ARCO: Por que alguns trechos do livro sofreram cortes? Por questões de censura?
MÔNICA: Tem toda uma questão de jogo político. Há cortes com relação aos termos que são utilizados pela Carolina, as passagens que abordam a questão do suicídio e todos os termos que soavam muito intelectuais. A própria tese da professora Elzira Perpétua, da UFMG, ressalta que se tinha uma ideia de colocar a Carolina como uma vítima social e não como uma autora autodidata e genial como, de fato, se aparece nos manuscritos.
ARCO: Quando se trata de mulheres afrodescendentes na literatura brasileira, tem algo que não pode deixar de ser comentado?
MÔNICA: É difícil porque sou uma mulher branca falando. Mas acredito que a primeira coisa é a questão do erro do “feminismo branco” de não ter levado em conta as demandas diferentes das nossas companheiras afrodescendentes. A segunda é a questão da marca histórica da escravidão. Enquanto as demandas de mulheres brancas eram pelo voto, as das mulheres negras eram outras, como por exemplo, ter o que comer. A própria reivindicação da humanidade para as mulheres afrodescendentes vai ser bem tardia. Também existe a ideia de hipersexualização das mulheres na literatura brasileira, isso também é algo que as mulheres afrodescendentes sofrem bem mais do que as mulheres brancas. Para mim, a hipersexualização e a escravidão são questões que a gente não pode deixar de lado.
ARCO: O título da tese começa com “As vozes das excluídas”. Por qual motivo escolhestes essas palavras e qual o real significado delas?

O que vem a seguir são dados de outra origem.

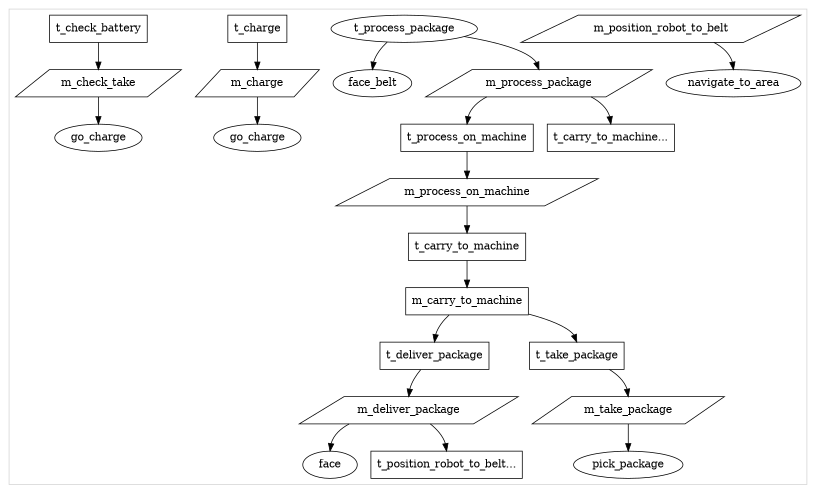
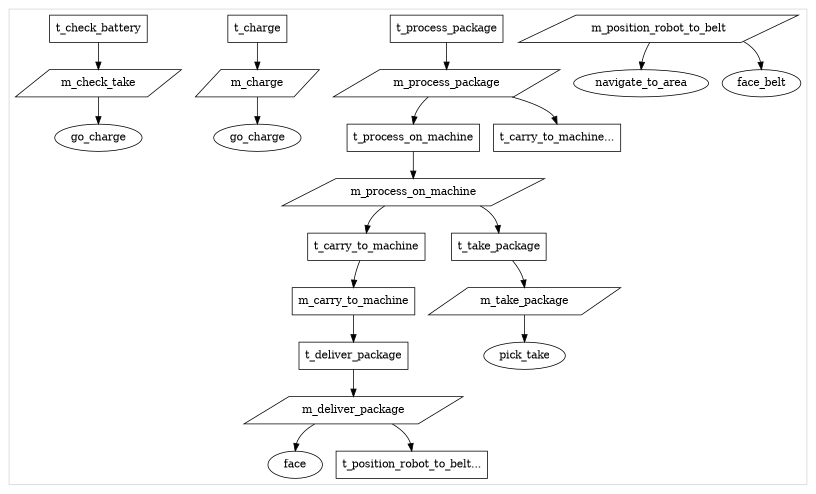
  digraph {
    ordering=out
    node [fixedsize=false shape=rect]
    edge [headport=n]
-   pick_package [height=.5 shape=ellipse width=1]
+   pick_package [height=.5 shape=ellipse width=1 label=pick_take]
    n2 [height=.5 label=face shape=ellipse width=1]
    navigate_to_area [height=.5 shape=ellipse width=1]
    go_charge [height=.5 shape=ellipse width=1]
    n5 [height=.5 label=go_charge shape=ellipse width=1]
    face_belt [height=.5 shape=ellipse width=1]
    m_process_package [height=.5 shape=parallelogram width=1]
    m_process_on_machine [height=.5 shape=parallelogram width=1]
    m_position_robot_to_belt [height=.5 shape=parallelogram width=1]
    m_carry_to_machine [height=.5 shape=box width=1]
    m_take_package [height=.5 shape=parallelogram width=1]
    m_charge [height=.5 shape=parallelogram width=1]
    n13 [height=.5 label=m_check_take shape=parallelogram width=1]
    m_deliver_package [height=.5 shape=parallelogram width=1]
-   t_process_package [height=.5 shape=ellipse width=1]
+   t_process_package [height=.5 width=1]
    t_process_on_machine [height=.5 width=1]
    n17 [height=.5 label="t_position_robot_to_belt..." width=1]
    t_carry_to_machine [height=.5 width=1]
    n19 [height=.5 label="t_carry_to_machine..." width=1]
    t_deliver_package [height=.5 width=1]
    t_take_package [height=.5 width=1]
    t_charge [height=.5 width=1]
    t_check_battery [height=.5 width=1]
    subgraph cluster_1 {
      color=lightgray
      subgraph sub_2 {
        color=lightgray
        pick_package
        n2
        navigate_to_area
        go_charge
        n5
        face_belt
      }
      subgraph sub_3 {
        color=lightgray
        m_process_package
        m_process_on_machine
        m_position_robot_to_belt
        m_carry_to_machine
        m_take_package
        m_charge
        n13
        m_deliver_package
      }
      subgraph sub_4 {
        color=lightgray
        t_process_package
        t_process_on_machine
        n17
        t_carry_to_machine
        n19
        t_deliver_package
        t_take_package
        t_charge
        t_check_battery
      }
      subgraph sub_5 {
        color=lightgray
      }
    }
    m_process_package -> t_process_on_machine
    m_process_package -> n19
    m_process_on_machine -> t_carry_to_machine
    m_position_robot_to_belt -> navigate_to_area
-   t_process_package -> face_belt
+   m_position_robot_to_belt -> face_belt
    m_carry_to_machine -> t_deliver_package
-   m_carry_to_machine -> t_take_package
+   m_process_on_machine -> t_take_package
    m_take_package -> pick_package
    m_charge -> go_charge
    n13 -> n5
    m_deliver_package -> n2
    m_deliver_package -> n17
    t_process_package -> m_process_package
    t_process_on_machine -> m_process_on_machine
    t_carry_to_machine -> m_carry_to_machine
    t_deliver_package -> m_deliver_package
    t_take_package -> m_take_package
    t_charge -> m_charge
    t_check_battery -> n13
  }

MÔNICA: Eu escolhi essas palavras junto com o meu orientador, por pensar justamente o lugar dessas mulheres dentro do plano acadêmico. Nos perguntamos: “qual é o lugar dessas mulheres dentro do cânone?”. A gente vive um “boom” de pesquisas sobre a questão de autoria afrodescendente de alguns anos para cá, principalmente da representatividade das mulheres afrodescendentes dentro da academia, mas ainda percebemos uma resistência muito grande pela ideia de que o cânone é feito para homens e por homens. Apesar de nós termos, desde a década de 1980 no Brasil, teóricas feministas tentando revisitar esse cânone e fazendo, em paralelo, um cânone das mulheres sobre escritoras brasileiras. Ainda sim, quando se trata de escrita afrodescendente, esse lugar de subjugação permanece, há uma resistência muito grande.
ARCO: Quais as contribuições pessoais e profissionais que a tese te trouxe?

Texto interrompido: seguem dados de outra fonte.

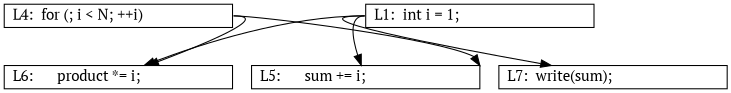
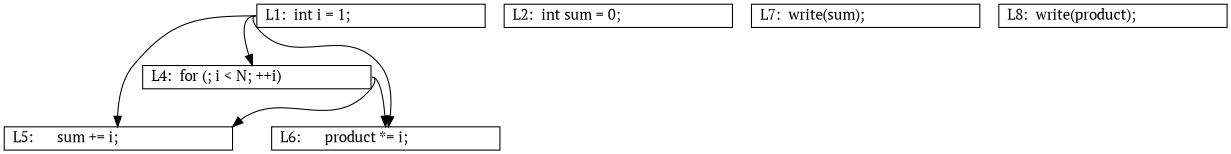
  digraph {
    fontname="PT Serif"
    splines=true
    node [fixedsize=true fontname="PT Serif" shape=rect]
    edge [fontname="PT Serif" tailport=w]
    n1 [height=.3 label="L1:  int i = 1;        \l" width=3]
    n2 [height=.3 label="L4:  for (; i < N; ++i)\l" width=3]
    n3 [height=.3 label="L5:      sum += i;     \l" width=3]
    n4 [height=.3 label="L6:      product *= i; \l" width=3]
+   n5 [height=.3 label="L2:  int sum = 0;      \l" width=3]
    n6 [height=.3 label="L7:  write(sum);       \l" width=3]
-   n1 -> n6
+   n7 [height=.3 label="L8:  write(product);   \l" width=3]
+   n1 -> n2
    n1 -> n3
    n1 -> n4
    n2 -> n3 [headport=ne tailport=e]
    n2 -> n4 [tailport=e]
  }
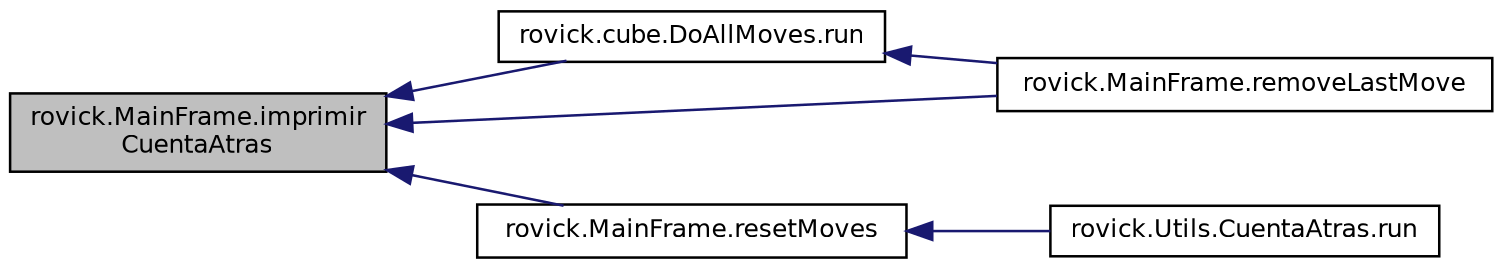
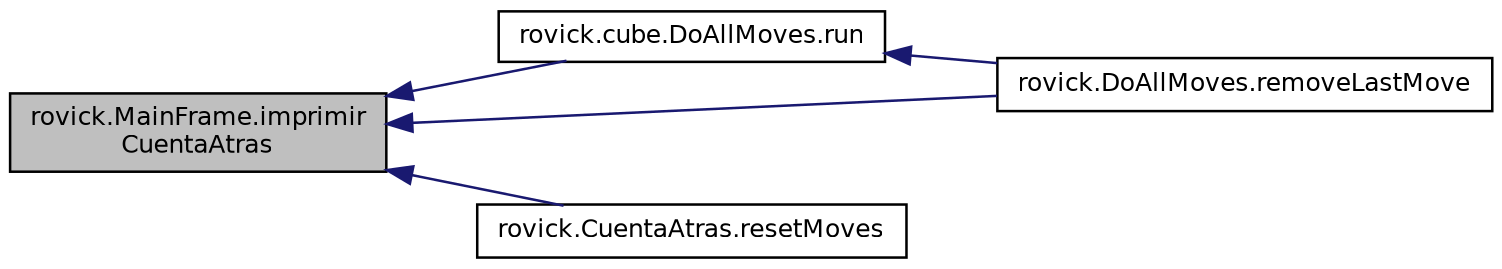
  digraph {
    rankdir=LR
    node [color=black fillcolor=white fontname=Helvetica fontsize=10 shape=record style=filled]
    edge [color=midnightblue dir=back fontname=Helvetica fontsize=10 labelfontname=Helvetica labelfontsize=10 style=solid]
    n1 [fillcolor=grey75 fontcolor=black height=0.2 label="rovick.MainFrame.imprimir\lCuentaAtras" width=0.4]
    n2 [height=0.2 label="rovick.cube.DoAllMoves.run" width=0.4]
-   n3 [height=0.2 label="rovick.MainFrame.resetMoves" width=0.4]
-   n4 [height=0.2 label="rovick.MainFrame.removeLastMove" width=0.4]
-   n5 [height=0.2 label="rovick.Utils.CuentaAtras.run" width=0.4]
+   n3 [height=0.2 label="rovick.CuentaAtras.resetMoves" width=0.4]
+   n4 [height=0.2 label="rovick.DoAllMoves.removeLastMove" width=0.4]
    n1 -> n2
    n1 -> n3
    n1 -> n4
    n2 -> n4
-   n3 -> n5
  }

MÔNICA: Eu estou aprendendo, cada vez mais, a ser gente. Estou aprendendo a reconhecer meu lugar de privilégio. A ideia de privilégio é sempre muito forte pra mim. É uma pesquisa que me apaixono, mas que também me custa muito caro em termos emocionais e psicológicos. Eu posso dizer que estou fazendo algo que eu sempre quis fazer, é uma questão de ter comprometimento principalmente com a questão da minha luta junto de outras mulheres. Tenho ganhado muito em termos humanos e isso tem refletido inclusive na minha prática como professora de Filosofia.